Today’s Tidbits: September 21, 2017

Today’s Tidbits: September 21, 2017

Here are our tidbits for today, September 21, 2017. [Don’t forget to check our website for our feature-length articles, too.]

No Go Tonight for NROL-42

ULA’s launch of the National Reconnaissance Office’s (NRO’s) NROL-42 mission has been postponed until at least Saturday to replace a battery on the Atlas V rocket.

Bridenstine Not On List for Nomination Consideration Next Week

The Senate Commerce Committee announced today that it will hold a hearing on four pending nominations on September 27, but NASA Administrator nominee Jim Bridenstine is not on the list.  It is a full committee hearing.
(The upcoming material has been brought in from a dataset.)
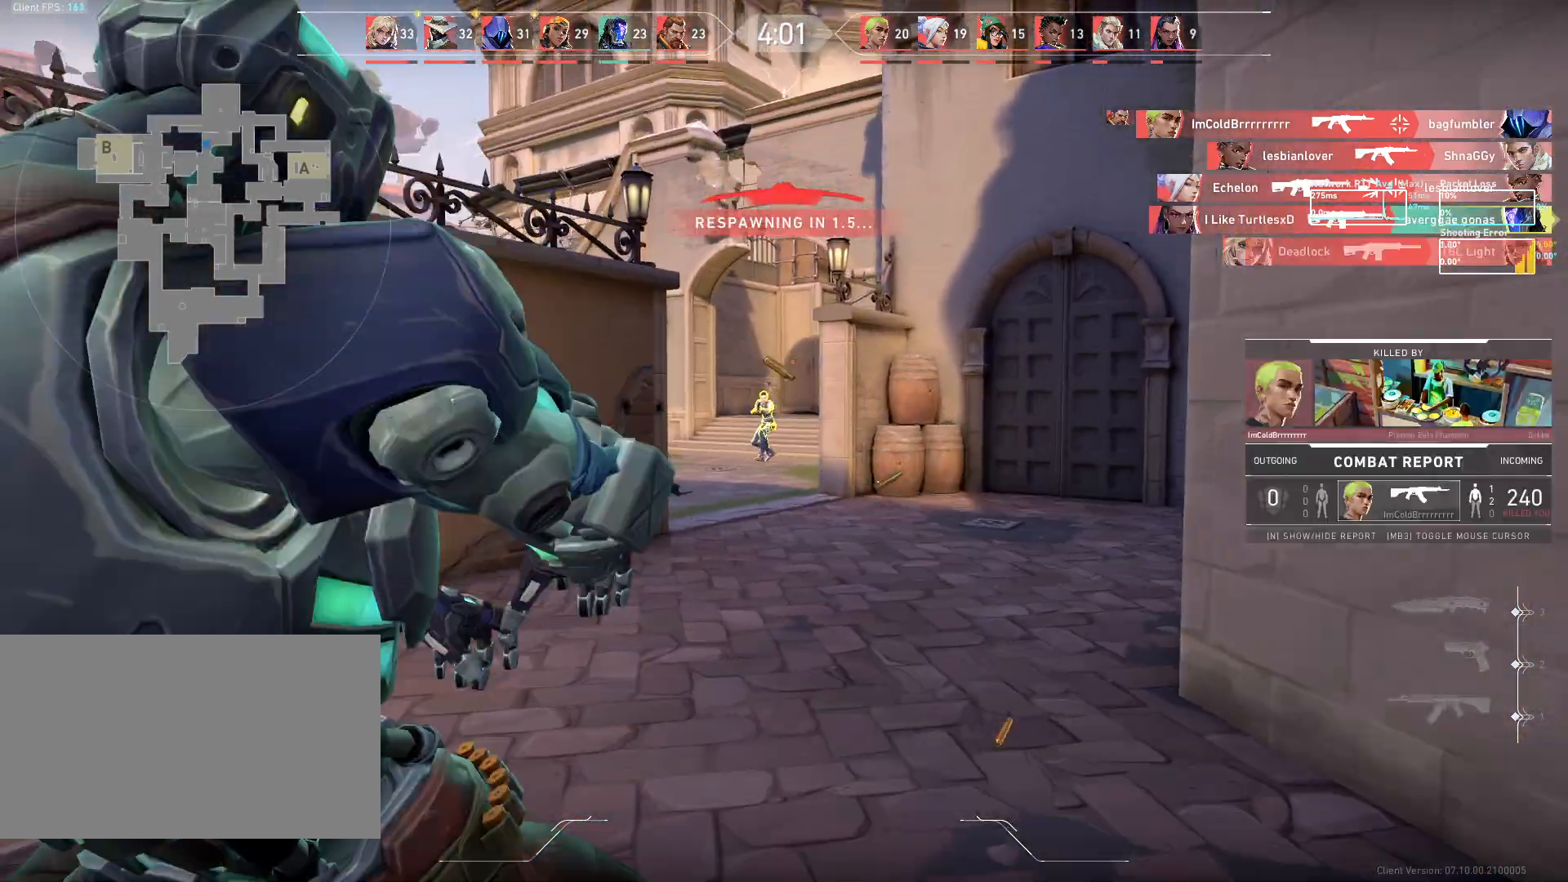
{"keys": ["w"], "mouse": [], "events": [[233, "mouse_left", "up"], [233, "w", "down"]]}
Expectations have been that the Space, Science, and Competitiveness subcommittee would hold the Bridenstine hearing and that it would take place next week, but that was not announced today.  Stay tuned.

O-REx Swinging By to Say Hi

NASA’s OSIRIS-REx (O-REx) asteroid sample return mission is swinging by Earth tomorrow, but just long enough to get a gravity assist to help it on its way to the asteroid Bennu.

O-REx was launched almost exactly a year ago and will reach Bennu in 2018.  After a long rendezvous to study the asteroid, it will drop down and “kiss” Bennu long enough to get a sample, which will then be returned to Earth, arriving in 2023.

The gravity assist is needed to give the spacecraft the extra oompf it needs to reach its destination.  It will fly as close as 10,711 miles from Earth — higher than the International Space Station, but lower than the constellation of GPS satellites.

Credit: Tweet from @OSIRIS-REx.

China’s Mars 2020 Plans Moving Forward

China’s official news agency, Xinhua, reported today that its plans to send a robotic orbiter/lander/rover spacecraft to Mars in 2020 are “well underway.”

The mission requires China’s Long March 5 rocket, which failed in July on its second attempt.

The first deep space mission for the rocket is a lunar sample return mission, Chang’e-5, which was supposed to launch this year.  Long March 5 also is slated to launch three space station modules to form a 60-ton Chinese space station by the early 2020s.  The schedule for all these missions is uncertain until the rocket is flying successfully again.

Hurricane Maria Update: Arecibo Radio Observatory

Photo credit: USRA website.

Puerto Rico was very hard hit by Hurricane Maria. Our thoughts are with everyone there as the recovery begins.

NASA is a major user of the Arecibo Observatory on Puerto Rico’s north coast, especially for observations and characterization of near earth asteroids. The observatory — officially the National Astronomy and Ionosphere Center (NAIC) — is the world’s largest single dish radio/radar telescope.  It belongs to the National Science Foundation and is operated by the Universities Space Research Association (USRA). USRA reports today that radio contact has been restored with the staff and everyone who sheltered there is OK. Apparently the facility suffered some damage, but the extent is not yet known.  It reportedly experienced wind speeds of 155 miles per hour.  It is closed for scientific observations until at least next Thursday.